|
|
|
|
|
by aaronsteers
959 days ago
|
|
Thanks for this feedback! I do agree there are some similarities as I called our as common benefits of using "EL pairs" on both sides of the process. Here are my thoughts though on the importance of the distinction... The first place you land the data is almost always a place you control - either a data warehouse or a data lake that you have tuned for fast and flexible data processing. The second (publish) process pushes to a location you most likely can't control, and which is not prepared to receive raw/unshaped data. This is important because the business logic in our transformations will almost always evolve over time. Running between EL and P (the second "EL") gives us reproducibility and efficiency to innovate, using the location we have the best performance profile for running those transforms. What do you think? |
|
I'm not convinced the distinction is important enough to warrant anything other than bucketing it under Reverse ETL, and the terms introduced (ELTP and "EL Pairs") I think create less clarity, not more.

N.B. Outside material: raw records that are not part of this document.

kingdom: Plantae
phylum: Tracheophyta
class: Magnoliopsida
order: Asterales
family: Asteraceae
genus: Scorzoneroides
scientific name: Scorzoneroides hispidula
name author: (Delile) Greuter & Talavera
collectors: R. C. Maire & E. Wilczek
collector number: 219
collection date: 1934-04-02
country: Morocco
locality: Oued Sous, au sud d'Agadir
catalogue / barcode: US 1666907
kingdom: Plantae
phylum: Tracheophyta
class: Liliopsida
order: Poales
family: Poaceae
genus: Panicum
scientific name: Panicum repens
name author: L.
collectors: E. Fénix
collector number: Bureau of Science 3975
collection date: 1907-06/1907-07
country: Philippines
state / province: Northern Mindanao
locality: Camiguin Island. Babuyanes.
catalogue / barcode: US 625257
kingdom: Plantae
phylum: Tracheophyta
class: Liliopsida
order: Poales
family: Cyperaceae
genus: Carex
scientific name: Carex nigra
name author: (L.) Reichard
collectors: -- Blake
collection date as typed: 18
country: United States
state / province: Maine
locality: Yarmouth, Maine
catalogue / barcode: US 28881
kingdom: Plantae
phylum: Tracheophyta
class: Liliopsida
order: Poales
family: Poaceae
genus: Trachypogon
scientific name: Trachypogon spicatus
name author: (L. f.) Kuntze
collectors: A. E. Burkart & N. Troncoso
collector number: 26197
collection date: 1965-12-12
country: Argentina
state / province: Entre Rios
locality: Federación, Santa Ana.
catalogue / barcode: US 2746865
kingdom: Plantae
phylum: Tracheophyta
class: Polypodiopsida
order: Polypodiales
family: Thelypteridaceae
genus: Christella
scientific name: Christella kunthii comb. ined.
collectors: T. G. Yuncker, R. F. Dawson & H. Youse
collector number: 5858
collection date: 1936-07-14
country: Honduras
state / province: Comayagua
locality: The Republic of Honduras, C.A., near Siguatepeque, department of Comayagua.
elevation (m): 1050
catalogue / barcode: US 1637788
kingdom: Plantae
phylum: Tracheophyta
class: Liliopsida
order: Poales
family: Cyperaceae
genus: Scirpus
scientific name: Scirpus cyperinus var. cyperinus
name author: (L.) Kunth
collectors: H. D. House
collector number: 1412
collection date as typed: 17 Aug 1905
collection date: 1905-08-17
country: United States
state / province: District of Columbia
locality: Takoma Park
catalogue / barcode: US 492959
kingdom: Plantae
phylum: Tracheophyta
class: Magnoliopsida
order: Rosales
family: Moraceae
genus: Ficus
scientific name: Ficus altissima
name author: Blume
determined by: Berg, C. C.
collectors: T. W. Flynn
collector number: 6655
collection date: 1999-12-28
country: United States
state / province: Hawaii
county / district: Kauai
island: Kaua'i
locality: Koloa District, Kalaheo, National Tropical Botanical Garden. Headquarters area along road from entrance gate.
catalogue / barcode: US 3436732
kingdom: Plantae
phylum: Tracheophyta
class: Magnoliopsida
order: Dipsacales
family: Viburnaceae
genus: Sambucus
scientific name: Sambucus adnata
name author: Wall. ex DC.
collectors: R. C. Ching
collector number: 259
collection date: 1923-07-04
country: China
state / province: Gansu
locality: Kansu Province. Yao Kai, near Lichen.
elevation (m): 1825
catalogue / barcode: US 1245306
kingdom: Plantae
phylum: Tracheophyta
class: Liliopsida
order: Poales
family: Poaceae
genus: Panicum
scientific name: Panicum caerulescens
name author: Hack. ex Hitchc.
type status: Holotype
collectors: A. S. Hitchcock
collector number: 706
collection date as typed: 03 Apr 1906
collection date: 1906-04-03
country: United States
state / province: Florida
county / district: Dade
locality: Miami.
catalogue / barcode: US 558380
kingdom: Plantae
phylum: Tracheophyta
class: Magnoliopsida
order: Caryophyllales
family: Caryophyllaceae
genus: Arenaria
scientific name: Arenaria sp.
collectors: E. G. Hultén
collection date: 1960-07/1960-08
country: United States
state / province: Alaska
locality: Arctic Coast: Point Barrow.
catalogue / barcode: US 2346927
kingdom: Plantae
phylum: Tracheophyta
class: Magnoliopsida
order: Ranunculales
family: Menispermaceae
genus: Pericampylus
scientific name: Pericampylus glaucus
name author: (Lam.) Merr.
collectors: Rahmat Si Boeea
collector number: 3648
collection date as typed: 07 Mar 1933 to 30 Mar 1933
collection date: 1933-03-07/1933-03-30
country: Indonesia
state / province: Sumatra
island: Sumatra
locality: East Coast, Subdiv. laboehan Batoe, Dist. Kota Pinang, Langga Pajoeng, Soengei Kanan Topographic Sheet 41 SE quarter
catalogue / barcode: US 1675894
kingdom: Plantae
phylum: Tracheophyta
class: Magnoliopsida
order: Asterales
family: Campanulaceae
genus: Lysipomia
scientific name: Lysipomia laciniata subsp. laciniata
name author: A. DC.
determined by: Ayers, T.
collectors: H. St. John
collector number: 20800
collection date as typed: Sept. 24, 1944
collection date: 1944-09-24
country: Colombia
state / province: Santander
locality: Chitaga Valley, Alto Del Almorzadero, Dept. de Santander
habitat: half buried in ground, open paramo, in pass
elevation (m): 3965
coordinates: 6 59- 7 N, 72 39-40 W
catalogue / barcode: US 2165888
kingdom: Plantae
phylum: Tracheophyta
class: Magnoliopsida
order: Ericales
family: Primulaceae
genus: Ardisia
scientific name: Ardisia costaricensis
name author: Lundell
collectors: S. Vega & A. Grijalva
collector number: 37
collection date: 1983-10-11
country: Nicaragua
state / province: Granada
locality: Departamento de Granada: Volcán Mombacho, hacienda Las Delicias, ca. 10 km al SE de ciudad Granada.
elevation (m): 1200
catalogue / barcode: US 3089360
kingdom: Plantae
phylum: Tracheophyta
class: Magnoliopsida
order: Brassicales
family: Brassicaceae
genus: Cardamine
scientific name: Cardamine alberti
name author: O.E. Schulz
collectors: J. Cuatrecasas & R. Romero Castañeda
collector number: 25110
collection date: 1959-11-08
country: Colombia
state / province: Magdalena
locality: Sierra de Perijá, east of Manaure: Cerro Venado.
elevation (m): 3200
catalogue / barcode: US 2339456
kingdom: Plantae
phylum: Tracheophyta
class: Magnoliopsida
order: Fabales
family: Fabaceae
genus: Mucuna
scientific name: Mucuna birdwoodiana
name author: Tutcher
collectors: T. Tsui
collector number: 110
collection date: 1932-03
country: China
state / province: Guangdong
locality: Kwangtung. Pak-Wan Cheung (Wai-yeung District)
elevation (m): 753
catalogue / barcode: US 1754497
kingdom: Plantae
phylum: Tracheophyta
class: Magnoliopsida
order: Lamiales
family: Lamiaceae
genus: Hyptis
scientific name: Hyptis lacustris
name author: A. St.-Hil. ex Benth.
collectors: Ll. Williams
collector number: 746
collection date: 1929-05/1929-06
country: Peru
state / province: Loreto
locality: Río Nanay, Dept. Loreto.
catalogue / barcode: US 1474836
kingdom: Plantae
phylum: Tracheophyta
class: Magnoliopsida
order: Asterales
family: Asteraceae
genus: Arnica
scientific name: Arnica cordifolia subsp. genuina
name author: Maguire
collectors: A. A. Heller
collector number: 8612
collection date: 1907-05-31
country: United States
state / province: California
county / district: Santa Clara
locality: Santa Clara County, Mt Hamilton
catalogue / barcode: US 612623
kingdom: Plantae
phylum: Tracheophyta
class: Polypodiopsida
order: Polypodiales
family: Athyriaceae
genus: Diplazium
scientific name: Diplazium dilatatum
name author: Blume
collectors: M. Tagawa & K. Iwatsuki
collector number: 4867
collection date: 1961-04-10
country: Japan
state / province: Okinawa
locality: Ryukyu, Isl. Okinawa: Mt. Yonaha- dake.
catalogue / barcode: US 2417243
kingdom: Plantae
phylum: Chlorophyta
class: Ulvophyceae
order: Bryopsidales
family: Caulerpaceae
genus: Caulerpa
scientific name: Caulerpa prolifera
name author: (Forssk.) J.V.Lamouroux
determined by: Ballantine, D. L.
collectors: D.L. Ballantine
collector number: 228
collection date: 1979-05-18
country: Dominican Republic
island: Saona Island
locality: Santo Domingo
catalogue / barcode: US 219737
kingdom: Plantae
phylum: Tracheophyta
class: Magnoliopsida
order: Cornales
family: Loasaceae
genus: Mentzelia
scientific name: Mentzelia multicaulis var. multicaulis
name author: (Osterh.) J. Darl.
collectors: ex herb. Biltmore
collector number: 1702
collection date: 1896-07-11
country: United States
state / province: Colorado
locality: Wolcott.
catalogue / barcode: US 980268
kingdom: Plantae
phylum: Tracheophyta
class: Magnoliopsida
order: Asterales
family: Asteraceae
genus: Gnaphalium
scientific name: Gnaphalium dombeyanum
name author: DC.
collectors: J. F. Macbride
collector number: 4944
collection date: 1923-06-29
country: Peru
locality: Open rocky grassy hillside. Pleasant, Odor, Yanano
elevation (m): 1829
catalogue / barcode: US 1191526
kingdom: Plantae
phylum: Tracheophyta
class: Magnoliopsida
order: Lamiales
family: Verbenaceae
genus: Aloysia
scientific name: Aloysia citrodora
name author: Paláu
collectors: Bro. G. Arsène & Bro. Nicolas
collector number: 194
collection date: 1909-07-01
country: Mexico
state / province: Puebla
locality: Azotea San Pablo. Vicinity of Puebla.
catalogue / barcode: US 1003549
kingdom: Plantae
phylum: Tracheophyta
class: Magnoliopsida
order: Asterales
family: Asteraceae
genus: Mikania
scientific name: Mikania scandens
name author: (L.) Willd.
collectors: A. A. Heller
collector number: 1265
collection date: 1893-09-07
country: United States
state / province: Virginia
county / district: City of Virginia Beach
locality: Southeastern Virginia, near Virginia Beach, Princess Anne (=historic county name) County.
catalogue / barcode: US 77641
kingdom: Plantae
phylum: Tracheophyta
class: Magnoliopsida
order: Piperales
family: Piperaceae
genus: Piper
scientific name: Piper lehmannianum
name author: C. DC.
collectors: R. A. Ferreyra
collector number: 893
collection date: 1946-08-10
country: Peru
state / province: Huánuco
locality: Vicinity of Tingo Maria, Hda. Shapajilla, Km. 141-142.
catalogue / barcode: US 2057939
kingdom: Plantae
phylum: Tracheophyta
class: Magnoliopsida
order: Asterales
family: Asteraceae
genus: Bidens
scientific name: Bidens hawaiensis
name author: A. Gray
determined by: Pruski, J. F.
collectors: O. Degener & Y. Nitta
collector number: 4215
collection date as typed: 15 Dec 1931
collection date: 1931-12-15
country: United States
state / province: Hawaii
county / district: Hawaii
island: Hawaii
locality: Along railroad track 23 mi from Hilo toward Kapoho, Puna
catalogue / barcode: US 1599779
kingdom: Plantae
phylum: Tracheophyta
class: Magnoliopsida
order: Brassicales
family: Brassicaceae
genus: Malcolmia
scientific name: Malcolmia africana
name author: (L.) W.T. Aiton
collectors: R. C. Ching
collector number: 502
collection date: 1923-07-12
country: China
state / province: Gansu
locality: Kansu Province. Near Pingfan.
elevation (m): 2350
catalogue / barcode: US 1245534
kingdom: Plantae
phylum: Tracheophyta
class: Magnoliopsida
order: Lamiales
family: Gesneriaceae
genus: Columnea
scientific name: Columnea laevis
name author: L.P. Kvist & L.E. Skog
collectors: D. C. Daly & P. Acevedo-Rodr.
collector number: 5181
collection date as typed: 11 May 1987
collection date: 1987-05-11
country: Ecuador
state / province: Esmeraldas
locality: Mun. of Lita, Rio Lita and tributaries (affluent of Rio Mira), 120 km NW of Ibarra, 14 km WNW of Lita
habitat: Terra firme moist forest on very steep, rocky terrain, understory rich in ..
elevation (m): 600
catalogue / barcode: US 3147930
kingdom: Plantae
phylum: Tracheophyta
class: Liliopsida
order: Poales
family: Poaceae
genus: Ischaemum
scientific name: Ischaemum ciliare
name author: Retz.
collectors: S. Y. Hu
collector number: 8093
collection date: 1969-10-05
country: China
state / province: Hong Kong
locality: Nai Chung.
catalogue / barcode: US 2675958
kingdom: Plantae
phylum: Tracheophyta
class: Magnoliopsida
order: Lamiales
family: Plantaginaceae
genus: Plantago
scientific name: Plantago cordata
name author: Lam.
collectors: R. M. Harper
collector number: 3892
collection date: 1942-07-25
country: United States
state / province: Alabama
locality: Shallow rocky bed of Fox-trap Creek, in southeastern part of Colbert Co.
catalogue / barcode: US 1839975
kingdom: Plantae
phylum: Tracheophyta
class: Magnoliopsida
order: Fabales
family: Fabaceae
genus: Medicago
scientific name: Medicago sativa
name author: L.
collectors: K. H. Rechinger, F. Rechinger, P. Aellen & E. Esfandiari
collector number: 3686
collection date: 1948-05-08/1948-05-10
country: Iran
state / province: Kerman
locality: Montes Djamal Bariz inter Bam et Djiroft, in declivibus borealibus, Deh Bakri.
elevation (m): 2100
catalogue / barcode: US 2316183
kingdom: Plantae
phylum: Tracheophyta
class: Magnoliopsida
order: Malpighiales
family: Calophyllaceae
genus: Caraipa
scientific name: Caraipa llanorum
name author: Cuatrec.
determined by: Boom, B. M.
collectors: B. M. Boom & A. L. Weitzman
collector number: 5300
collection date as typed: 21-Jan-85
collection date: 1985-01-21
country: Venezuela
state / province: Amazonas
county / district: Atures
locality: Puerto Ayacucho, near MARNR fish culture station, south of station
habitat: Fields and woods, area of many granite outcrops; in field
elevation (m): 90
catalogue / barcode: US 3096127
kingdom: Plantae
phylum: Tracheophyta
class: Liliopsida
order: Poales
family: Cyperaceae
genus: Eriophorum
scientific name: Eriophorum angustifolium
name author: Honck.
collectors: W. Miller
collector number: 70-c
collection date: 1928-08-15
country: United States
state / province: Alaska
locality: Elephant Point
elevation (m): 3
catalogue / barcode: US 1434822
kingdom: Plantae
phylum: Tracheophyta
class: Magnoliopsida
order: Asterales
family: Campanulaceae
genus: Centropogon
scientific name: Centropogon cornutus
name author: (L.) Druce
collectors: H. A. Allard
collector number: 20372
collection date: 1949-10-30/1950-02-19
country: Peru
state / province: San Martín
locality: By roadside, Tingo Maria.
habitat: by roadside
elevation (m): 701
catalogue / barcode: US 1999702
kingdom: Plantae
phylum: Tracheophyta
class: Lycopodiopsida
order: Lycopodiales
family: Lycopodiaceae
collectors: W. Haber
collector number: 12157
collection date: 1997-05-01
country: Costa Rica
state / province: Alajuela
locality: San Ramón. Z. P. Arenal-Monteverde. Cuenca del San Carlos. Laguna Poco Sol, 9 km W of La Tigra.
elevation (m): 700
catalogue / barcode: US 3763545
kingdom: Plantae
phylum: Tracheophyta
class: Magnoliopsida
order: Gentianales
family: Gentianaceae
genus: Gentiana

> pushes to a location you most likely can't control
Even for internal data hand-offs, this is usually the case. Unless the same team is doing both the ETL work and building the app that's using the output, then the data team is delivering something that was signed-off by the receiving team.
> not prepared to receive raw/unshaped data
So like all Reverse ETL, which requires some sort of integration boundary for data delivery. That could be an API, or a CSV file uploaded to an FTP server, or reading schema'd JSON from Kafka. In every instance, the data team needs to tailor the output specific to the receiver.